Task to complete
Repeat the entire listing exactly as written.

Given records
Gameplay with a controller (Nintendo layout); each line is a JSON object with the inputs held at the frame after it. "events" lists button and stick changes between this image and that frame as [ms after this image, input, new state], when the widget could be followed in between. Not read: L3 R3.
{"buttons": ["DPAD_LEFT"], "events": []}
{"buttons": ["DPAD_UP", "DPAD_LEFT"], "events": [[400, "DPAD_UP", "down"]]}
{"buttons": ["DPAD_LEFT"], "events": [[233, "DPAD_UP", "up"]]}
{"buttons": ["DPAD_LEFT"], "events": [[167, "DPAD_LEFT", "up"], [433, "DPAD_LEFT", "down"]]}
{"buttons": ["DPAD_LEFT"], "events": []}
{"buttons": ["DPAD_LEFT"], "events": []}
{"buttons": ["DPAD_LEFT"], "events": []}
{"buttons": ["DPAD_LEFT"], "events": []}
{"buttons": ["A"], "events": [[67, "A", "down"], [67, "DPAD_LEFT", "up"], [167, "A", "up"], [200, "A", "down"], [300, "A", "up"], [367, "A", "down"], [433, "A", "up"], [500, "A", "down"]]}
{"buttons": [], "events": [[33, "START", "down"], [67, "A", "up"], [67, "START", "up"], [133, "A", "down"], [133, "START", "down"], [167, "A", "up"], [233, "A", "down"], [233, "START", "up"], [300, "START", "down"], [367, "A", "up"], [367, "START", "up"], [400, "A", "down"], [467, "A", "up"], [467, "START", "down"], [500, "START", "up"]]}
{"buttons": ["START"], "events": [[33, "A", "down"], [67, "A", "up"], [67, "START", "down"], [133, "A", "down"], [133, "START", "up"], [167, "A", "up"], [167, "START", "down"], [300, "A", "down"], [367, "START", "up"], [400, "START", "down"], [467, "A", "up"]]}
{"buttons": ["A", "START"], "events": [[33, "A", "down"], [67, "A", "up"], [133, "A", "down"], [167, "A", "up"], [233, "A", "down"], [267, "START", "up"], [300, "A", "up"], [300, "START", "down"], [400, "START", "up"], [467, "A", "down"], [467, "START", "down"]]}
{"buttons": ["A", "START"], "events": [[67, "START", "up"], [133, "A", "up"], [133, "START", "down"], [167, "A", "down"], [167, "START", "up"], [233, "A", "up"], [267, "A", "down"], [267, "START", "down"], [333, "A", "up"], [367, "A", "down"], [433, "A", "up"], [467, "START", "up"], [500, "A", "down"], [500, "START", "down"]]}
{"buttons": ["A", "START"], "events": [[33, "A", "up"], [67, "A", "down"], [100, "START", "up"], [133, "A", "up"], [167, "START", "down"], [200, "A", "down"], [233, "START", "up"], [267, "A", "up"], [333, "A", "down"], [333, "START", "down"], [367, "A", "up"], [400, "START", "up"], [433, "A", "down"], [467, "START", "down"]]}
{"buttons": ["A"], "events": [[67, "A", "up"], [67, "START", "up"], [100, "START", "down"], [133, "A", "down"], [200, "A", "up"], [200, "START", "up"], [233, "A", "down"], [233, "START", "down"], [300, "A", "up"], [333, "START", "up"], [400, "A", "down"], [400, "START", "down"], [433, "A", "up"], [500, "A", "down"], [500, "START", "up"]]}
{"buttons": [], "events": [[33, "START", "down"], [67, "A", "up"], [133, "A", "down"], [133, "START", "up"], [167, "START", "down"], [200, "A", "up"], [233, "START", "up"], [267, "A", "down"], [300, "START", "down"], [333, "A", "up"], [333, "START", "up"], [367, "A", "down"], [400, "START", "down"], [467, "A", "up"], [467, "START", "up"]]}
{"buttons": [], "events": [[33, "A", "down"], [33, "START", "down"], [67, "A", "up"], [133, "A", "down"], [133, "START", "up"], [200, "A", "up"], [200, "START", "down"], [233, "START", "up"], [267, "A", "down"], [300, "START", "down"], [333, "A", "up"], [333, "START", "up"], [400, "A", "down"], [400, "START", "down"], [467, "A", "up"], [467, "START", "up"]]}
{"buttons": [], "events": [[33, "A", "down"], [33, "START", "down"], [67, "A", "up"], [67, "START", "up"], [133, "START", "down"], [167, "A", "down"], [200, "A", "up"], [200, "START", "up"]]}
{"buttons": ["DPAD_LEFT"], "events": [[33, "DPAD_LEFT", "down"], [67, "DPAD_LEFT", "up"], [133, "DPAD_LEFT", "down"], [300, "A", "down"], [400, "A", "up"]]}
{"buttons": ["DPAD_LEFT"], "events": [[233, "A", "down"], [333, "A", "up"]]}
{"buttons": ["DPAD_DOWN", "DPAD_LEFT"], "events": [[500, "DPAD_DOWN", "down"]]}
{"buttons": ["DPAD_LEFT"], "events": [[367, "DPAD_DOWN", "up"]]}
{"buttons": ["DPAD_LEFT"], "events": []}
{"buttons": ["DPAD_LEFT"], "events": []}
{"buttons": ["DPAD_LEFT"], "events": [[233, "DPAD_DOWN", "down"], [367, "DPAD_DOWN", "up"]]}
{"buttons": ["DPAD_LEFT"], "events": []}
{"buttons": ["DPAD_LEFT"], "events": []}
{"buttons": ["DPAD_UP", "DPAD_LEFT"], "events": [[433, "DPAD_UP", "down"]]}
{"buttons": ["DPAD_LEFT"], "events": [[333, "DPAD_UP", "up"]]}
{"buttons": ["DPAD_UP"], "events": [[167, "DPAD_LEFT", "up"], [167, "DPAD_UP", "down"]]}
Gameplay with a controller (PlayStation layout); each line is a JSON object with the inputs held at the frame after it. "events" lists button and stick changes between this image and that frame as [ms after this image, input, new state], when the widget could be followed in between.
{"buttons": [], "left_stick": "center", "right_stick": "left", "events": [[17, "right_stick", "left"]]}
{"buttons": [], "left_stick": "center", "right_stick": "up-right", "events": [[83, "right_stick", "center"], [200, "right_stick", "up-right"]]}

Solution to this task
Gameplay with a controller (Nintendo layout); each line is a JSON object with the inputs held at the frame after it. "events" lists button and stick changes between this image and that frame as [ms after this image, input, new state], when the widget could be followed in between. Not read: L3 R3.
{"buttons": ["DPAD_LEFT"], "events": []}
{"buttons": ["DPAD_UP", "DPAD_LEFT"], "events": [[400, "DPAD_UP", "down"]]}
{"buttons": ["DPAD_LEFT"], "events": [[233, "DPAD_UP", "up"]]}
{"buttons": ["DPAD_LEFT"], "events": [[167, "DPAD_LEFT", "up"], [433, "DPAD_LEFT", "down"]]}
{"buttons": ["DPAD_LEFT"], "events": []}
{"buttons": ["DPAD_LEFT"], "events": []}
{"buttons": ["DPAD_LEFT"], "events": []}
{"buttons": ["DPAD_LEFT"], "events": []}
{"buttons": ["A"], "events": [[67, "A", "down"], [67, "DPAD_LEFT", "up"], [167, "A", "up"], [200, "A", "down"], [300, "A", "up"], [367, "A", "down"], [433, "A", "up"], [500, "A", "down"]]}
{"buttons": [], "events": [[33, "START", "down"], [67, "A", "up"], [67, "START", "up"], [133, "A", "down"], [133, "START", "down"], [167, "A", "up"], [233, "A", "down"], [233, "START", "up"], [300, "START", "down"], [367, "A", "up"], [367, "START", "up"], [400, "A", "down"], [467, "A", "up"], [467, "START", "down"], [500, "START", "up"]]}
{"buttons": ["START"], "events": [[33, "A", "down"], [67, "A", "up"], [67, "START", "down"], [133, "A", "down"], [133, "START", "up"], [167, "A", "up"], [167, "START", "down"], [300, "A", "down"], [367, "START", "up"], [400, "START", "down"], [467, "A", "up"]]}
{"buttons": ["A", "START"], "events": [[33, "A", "down"], [67, "A", "up"], [133, "A", "down"], [167, "A", "up"], [233, "A", "down"], [267, "START", "up"], [300, "A", "up"], [300, "START", "down"], [400, "START", "up"], [467, "A", "down"], [467, "START", "down"]]}
{"buttons": ["A", "START"], "events": [[67, "START", "up"], [133, "A", "up"], [133, "START", "down"], [167, "A", "down"], [167, "START", "up"], [233, "A", "up"], [267, "A", "down"], [267, "START", "down"], [333, "A", "up"], [367, "A", "down"], [433, "A", "up"], [467, "START", "up"], [500, "A", "down"], [500, "START", "down"]]}
{"buttons": ["A", "START"], "events": [[33, "A", "up"], [67, "A", "down"], [100, "START", "up"], [133, "A", "up"], [167, "START", "down"], [200, "A", "down"], [233, "START", "up"], [267, "A", "up"], [333, "A", "down"], [333, "START", "down"], [367, "A", "up"], [400, "START", "up"], [433, "A", "down"], [467, "START", "down"]]}
{"buttons": ["A"], "events": [[67, "A", "up"], [67, "START", "up"], [100, "START", "down"], [133, "A", "down"], [200, "A", "up"], [200, "START", "up"], [233, "A", "down"], [233, "START", "down"], [300, "A", "up"], [333, "START", "up"], [400, "A", "down"], [400, "START", "down"], [433, "A", "up"], [500, "A", "down"], [500, "START", "up"]]}
{"buttons": [], "events": [[33, "START", "down"], [67, "A", "up"], [133, "A", "down"], [133, "START", "up"], [167, "START", "down"], [200, "A", "up"], [233, "START", "up"], [267, "A", "down"], [300, "START", "down"], [333, "A", "up"], [333, "START", "up"], [367, "A", "down"], [400, "START", "down"], [467, "A", "up"], [467, "START", "up"]]}
{"buttons": [], "events": [[33, "A", "down"], [33, "START", "down"], [67, "A", "up"], [133, "A", "down"], [133, "START", "up"], [200, "A", "up"], [200, "START", "down"], [233, "START", "up"], [267, "A", "down"], [300, "START", "down"], [333, "A", "up"], [333, "START", "up"], [400, "A", "down"], [400, "START", "down"], [467, "A", "up"], [467, "START", "up"]]}
{"buttons": [], "events": [[33, "A", "down"], [33, "START", "down"], [67, "A", "up"], [67, "START", "up"], [133, "START", "down"], [167, "A", "down"], [200, "A", "up"], [200, "START", "up"]]}
{"buttons": ["DPAD_LEFT"], "events": [[33, "DPAD_LEFT", "down"], [67, "DPAD_LEFT", "up"], [133, "DPAD_LEFT", "down"], [300, "A", "down"], [400, "A", "up"]]}
{"buttons": ["DPAD_LEFT"], "events": [[233, "A", "down"], [333, "A", "up"]]}
{"buttons": ["DPAD_DOWN", "DPAD_LEFT"], "events": [[500, "DPAD_DOWN", "down"]]}
{"buttons": ["DPAD_LEFT"], "events": [[367, "DPAD_DOWN", "up"]]}
{"buttons": ["DPAD_LEFT"], "events": []}
{"buttons": ["DPAD_LEFT"], "events": []}
{"buttons": ["DPAD_LEFT"], "events": [[233, "DPAD_DOWN", "down"], [367, "DPAD_DOWN", "up"]]}
{"buttons": ["DPAD_LEFT"], "events": []}
{"buttons": ["DPAD_LEFT"], "events": []}
{"buttons": ["DPAD_UP", "DPAD_LEFT"], "events": [[433, "DPAD_UP", "down"]]}
{"buttons": ["DPAD_LEFT"], "events": [[333, "DPAD_UP", "up"]]}
{"buttons": ["DPAD_UP"], "events": [[167, "DPAD_LEFT", "up"], [167, "DPAD_UP", "down"]]}
Gameplay with a controller (PlayStation layout); each line is a JSON object with the inputs held at the frame after it. "events" lists button and stick changes between this image and that frame as [ms after this image, input, new state], when the widget could be followed in between.
{"buttons": [], "left_stick": "center", "right_stick": "left", "events": [[17, "right_stick", "left"]]}
{"buttons": [], "left_stick": "center", "right_stick": "up-right", "events": [[83, "right_stick", "center"], [200, "right_stick", "up-right"]]}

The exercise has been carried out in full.